Il n’y a pas de meilleur réveil qu’une marche à l’aube… J’ai quitté Darshaï alors que la montagne cachait encore le soleil. Il n’était pas loin et les crêtes étaient aveuglantes. Dans la matinée, en me servant un peu de mon pouce, j’ai fini par atteindre Yamchun, où s’élève une vieille forteresse qui domine la vallée. On voit le Pandj échevelé comme jamais. De gentils petits ânes broutent autour de leur piquet et boivent à une rigole d’eau claire. Les familles travaillent aux champs, fauchent les blés. Parfois des écoliers me suivent, pour un brin de causette en persan.

A la hauteur de Yamchun, la vallée devient le pays noir des pyramides fendues : côté afghan chaque montagne se dresse, l’une après l’autre, sombre, désolée et très lisse, fendue en son milieu d’une seule ravine très profonde.

Le Pandj est formé par deux fleuves, le Pamir (qui marque la frontire tadjiko-afghane) et le Wakhan (qui s’enfonce en Afghanistan, dans des massifs montagneux très reculés où vivent encore quelques Kirghiz dont l’héroïque histoire peut s’apercevoir par là). Ce soir-là, à Langar, Payshambé m’a invité à profiter gratuitement de sa guesthouse, nichée auprès de quelques abricotiers, dans un sous-bois où tumultue un petit torrent clair. Les bouleaux commencent à perdre leurs feuilles alors les flancs du vallon sont jonchés de jaune.

Le lendemain, je quitte Langar en ramassant sur mon chemin quelques bons abricots. Six heures et demi du matin. Il fait jour et froid. Le soleil s’apprête à enjamber la montagne. Les écoliers dans leur petit uniforme bleu confluent vers la route, à travers les champs mouillés de lumière. Une autre journée s’annonce…

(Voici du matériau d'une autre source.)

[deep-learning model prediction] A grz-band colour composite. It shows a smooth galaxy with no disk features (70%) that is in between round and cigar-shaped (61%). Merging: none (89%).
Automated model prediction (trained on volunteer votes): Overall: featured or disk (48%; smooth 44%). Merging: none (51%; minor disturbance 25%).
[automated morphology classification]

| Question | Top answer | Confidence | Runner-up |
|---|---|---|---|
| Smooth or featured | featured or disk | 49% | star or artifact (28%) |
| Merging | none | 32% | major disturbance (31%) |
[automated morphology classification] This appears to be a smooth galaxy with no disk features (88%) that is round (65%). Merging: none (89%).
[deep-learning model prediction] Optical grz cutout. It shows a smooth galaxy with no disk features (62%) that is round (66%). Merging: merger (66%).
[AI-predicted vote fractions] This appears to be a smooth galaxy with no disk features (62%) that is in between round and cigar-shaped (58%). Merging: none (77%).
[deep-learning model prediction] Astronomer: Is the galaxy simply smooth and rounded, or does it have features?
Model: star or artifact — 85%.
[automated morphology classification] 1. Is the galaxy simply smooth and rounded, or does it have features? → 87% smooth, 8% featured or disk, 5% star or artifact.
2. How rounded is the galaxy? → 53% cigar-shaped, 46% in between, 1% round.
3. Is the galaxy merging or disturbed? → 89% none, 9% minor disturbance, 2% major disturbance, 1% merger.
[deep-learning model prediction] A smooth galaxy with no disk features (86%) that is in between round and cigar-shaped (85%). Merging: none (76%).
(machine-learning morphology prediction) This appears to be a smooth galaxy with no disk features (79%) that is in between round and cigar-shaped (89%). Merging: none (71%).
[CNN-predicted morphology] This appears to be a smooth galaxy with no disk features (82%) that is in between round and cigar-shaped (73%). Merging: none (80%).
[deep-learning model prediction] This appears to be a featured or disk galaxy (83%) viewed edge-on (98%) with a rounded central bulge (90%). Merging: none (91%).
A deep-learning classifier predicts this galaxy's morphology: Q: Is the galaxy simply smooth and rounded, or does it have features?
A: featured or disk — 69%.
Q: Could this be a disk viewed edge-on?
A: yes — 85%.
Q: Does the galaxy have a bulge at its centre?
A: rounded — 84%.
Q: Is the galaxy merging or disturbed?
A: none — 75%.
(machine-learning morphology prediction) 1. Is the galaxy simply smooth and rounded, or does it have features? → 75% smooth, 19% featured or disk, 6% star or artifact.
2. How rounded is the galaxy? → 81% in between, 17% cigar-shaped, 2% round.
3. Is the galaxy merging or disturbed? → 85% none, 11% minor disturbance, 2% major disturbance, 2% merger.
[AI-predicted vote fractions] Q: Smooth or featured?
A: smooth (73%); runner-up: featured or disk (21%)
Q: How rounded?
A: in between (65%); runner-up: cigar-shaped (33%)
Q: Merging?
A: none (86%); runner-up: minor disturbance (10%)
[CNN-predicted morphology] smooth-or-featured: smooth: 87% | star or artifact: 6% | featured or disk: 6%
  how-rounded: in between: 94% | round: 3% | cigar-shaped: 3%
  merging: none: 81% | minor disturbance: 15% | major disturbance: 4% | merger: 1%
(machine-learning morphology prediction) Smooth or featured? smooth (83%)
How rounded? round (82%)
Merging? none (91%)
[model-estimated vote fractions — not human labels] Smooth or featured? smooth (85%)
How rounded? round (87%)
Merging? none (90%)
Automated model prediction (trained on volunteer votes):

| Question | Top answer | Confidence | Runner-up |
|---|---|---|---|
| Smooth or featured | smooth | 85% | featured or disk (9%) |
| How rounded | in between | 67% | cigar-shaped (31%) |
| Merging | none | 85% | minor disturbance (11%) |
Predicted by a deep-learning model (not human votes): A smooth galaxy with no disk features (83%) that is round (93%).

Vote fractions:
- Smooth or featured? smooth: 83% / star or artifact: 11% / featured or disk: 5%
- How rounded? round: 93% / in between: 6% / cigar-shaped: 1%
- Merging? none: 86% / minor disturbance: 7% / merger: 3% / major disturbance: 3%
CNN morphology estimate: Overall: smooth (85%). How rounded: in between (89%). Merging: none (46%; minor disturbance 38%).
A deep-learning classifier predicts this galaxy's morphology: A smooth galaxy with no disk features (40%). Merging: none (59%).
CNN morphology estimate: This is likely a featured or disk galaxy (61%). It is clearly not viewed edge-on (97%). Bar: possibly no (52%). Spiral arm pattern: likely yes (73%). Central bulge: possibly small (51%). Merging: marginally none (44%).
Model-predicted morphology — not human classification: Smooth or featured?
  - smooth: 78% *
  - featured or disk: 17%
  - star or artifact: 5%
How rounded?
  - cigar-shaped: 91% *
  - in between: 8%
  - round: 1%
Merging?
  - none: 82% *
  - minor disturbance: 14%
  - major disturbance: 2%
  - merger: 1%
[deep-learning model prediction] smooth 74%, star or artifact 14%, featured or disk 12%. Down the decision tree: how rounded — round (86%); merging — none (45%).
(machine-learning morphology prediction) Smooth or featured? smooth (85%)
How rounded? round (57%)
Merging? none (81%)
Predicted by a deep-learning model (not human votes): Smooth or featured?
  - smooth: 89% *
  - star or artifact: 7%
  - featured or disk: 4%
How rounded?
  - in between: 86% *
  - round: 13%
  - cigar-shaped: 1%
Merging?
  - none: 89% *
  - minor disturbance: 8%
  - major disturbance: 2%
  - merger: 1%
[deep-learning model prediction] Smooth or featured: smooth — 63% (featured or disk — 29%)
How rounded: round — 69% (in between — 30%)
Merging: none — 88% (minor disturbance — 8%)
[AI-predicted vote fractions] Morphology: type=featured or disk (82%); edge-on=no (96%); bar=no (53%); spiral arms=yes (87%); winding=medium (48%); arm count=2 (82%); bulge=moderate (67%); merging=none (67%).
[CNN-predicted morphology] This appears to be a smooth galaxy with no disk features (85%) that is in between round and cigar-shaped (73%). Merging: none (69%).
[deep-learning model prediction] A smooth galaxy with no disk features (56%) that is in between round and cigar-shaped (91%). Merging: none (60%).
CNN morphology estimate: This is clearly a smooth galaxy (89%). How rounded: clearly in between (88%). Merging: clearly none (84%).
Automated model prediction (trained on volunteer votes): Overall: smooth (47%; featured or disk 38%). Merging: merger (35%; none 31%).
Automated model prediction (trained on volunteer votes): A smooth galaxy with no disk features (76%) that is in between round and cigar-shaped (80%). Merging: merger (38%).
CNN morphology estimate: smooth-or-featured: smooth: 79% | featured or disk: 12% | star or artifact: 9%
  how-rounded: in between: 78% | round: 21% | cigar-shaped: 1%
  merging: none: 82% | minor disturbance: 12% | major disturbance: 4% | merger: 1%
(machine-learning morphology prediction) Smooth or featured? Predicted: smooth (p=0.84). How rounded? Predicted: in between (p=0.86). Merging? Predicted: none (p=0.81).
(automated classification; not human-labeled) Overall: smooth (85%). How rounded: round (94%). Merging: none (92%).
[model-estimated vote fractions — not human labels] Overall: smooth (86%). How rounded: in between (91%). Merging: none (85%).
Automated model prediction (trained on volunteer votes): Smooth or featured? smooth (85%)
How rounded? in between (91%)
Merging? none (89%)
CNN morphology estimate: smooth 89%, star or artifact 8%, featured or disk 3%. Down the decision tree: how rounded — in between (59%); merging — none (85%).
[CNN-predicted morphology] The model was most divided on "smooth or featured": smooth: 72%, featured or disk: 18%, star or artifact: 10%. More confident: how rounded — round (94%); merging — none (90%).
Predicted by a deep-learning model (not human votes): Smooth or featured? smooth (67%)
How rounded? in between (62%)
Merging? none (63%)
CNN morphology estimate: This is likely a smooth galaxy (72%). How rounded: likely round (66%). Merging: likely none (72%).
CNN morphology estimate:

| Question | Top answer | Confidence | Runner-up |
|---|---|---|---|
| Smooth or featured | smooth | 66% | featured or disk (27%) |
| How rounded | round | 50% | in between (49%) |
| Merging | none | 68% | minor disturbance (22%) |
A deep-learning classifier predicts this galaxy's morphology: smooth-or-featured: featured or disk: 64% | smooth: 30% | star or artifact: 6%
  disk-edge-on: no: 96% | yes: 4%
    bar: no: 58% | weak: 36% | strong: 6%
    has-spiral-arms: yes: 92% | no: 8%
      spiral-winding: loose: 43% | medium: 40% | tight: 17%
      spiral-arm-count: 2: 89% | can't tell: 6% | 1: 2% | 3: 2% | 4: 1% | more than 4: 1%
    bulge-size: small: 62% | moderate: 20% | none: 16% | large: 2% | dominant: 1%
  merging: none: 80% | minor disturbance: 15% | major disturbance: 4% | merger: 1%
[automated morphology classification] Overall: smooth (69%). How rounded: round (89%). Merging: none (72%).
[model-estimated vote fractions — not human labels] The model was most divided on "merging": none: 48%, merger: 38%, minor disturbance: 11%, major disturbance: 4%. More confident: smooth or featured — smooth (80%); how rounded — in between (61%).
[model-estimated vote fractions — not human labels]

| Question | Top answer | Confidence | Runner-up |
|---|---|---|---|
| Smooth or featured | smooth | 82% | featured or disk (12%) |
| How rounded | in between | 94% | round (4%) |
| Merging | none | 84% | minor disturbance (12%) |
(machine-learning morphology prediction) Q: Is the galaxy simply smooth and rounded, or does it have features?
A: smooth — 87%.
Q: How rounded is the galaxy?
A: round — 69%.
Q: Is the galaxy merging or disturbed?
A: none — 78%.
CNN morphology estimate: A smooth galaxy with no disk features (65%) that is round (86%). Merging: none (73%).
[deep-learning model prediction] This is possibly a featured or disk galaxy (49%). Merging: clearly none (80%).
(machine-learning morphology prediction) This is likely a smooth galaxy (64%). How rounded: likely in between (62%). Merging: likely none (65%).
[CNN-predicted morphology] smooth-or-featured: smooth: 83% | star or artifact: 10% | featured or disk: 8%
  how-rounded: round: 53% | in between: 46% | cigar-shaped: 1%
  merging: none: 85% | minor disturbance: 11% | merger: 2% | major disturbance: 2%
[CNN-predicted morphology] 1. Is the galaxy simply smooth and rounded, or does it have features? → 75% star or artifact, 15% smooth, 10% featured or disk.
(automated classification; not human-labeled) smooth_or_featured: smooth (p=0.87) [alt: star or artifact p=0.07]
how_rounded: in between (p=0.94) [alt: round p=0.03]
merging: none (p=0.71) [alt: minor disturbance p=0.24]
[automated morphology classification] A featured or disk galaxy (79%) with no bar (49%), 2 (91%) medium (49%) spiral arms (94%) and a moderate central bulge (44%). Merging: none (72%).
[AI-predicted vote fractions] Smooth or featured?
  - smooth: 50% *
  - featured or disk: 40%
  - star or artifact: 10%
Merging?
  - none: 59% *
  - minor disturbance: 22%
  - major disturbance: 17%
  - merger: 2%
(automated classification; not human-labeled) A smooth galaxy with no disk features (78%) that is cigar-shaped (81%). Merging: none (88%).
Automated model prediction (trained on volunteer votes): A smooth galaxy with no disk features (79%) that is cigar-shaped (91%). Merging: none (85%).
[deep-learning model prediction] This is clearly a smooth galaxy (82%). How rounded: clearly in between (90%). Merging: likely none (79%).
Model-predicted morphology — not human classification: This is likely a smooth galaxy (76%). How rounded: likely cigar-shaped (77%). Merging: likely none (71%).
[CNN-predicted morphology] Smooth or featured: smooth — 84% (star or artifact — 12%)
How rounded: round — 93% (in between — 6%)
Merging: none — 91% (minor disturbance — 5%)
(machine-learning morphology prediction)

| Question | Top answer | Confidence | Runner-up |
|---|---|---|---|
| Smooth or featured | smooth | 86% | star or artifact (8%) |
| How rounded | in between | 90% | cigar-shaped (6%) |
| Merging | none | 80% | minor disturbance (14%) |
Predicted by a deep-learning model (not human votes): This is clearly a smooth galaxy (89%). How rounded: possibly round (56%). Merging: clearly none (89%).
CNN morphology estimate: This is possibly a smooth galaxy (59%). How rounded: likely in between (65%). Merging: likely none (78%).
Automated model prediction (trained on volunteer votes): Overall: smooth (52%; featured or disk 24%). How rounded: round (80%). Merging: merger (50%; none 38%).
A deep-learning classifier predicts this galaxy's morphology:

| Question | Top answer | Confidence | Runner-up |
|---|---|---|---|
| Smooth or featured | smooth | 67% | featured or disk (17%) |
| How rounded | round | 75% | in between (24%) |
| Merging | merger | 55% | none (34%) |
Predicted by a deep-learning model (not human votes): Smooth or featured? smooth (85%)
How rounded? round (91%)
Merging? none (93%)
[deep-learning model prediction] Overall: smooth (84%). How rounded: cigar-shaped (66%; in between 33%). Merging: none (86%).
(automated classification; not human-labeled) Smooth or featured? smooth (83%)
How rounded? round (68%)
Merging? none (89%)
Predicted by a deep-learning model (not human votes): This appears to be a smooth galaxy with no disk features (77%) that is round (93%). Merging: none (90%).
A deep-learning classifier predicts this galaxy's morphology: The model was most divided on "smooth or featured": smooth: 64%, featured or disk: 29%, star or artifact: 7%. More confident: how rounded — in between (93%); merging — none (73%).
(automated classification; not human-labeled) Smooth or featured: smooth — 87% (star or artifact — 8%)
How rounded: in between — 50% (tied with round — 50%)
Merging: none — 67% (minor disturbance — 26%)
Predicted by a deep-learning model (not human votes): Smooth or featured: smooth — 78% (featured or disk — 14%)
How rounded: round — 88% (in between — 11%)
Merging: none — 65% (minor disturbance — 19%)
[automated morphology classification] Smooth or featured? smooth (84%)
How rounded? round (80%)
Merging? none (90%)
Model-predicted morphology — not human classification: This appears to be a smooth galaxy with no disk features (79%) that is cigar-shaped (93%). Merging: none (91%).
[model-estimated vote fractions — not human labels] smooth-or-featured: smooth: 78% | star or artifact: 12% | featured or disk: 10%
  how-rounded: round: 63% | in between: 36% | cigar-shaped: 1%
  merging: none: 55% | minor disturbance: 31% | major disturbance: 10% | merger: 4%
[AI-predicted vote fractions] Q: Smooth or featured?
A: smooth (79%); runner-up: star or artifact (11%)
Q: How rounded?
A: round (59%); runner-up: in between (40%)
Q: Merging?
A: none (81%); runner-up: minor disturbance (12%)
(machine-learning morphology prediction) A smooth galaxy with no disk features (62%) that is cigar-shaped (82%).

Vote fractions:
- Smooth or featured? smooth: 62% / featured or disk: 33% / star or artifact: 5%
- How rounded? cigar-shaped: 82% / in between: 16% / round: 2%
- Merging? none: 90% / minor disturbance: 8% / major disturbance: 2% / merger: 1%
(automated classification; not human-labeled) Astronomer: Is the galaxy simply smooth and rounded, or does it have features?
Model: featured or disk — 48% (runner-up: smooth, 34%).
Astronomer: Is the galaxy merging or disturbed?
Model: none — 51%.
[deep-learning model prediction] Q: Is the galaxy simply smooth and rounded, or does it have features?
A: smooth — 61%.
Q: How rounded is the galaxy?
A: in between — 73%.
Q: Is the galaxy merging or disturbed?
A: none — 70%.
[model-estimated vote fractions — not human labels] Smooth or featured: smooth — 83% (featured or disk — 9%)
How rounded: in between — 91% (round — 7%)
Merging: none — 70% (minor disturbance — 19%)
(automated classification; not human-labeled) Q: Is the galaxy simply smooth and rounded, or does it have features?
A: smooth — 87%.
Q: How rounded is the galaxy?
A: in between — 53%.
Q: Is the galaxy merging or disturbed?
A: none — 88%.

Vallée verte ou grise, verdoyante ou aride, montagnes austères ou étincelantes… avec des gens qui sourient. Lorsque vous avez soif, vous pouvez remplir votre bouteille à la première rigole, qui distille une bonne eau claire légèrement gazeuse. Le reste du temps, vous marchez, il fait bon au soleil, on peut fantasmer sur les sources chaudes et les mines de rubis qui se dissimulent entre les montagnes.

wakhan

Difficile de mettre des mots sur de tels paysages, difficile aussi de témoigner de l’hospitalité des Wakhis, si spontanée, si naturelle, leurs visages se tournant vers vous au coucher du soleil alors qu’ils sont encore aux champs à rassembler les blés, leurs mains qui s’agitent, montrant votre sac minuscule et ne prenant parfois même pas la peine de vous dire « viens à la maison », vous intimant de les suivre seulement, à travers les champs ; c’est comme ça que j’ai suivi Osuda, qui a quatorze ans et connait quelques mots d’anglais, et qu’elle m’a conduit dans la maison familale, m’a posé une couverture sur les épaules, apporté un verre de thé puis une large assiette fumante. C’est le Wakhan. Les maisons ont d’épais murs pour braver l’hiver, dans la pièce principale la charpente découpe toujours un joli puits de jour. Les miches de pain sont succulentes ; le riz au lait, bien sucré, réchauffe. Il y a une pièce, du côté du vestibule, où pendant que vous dinez on vous installe un matelas et deux grosses couvertures. C’est comme si de vieux amis vous attendaient.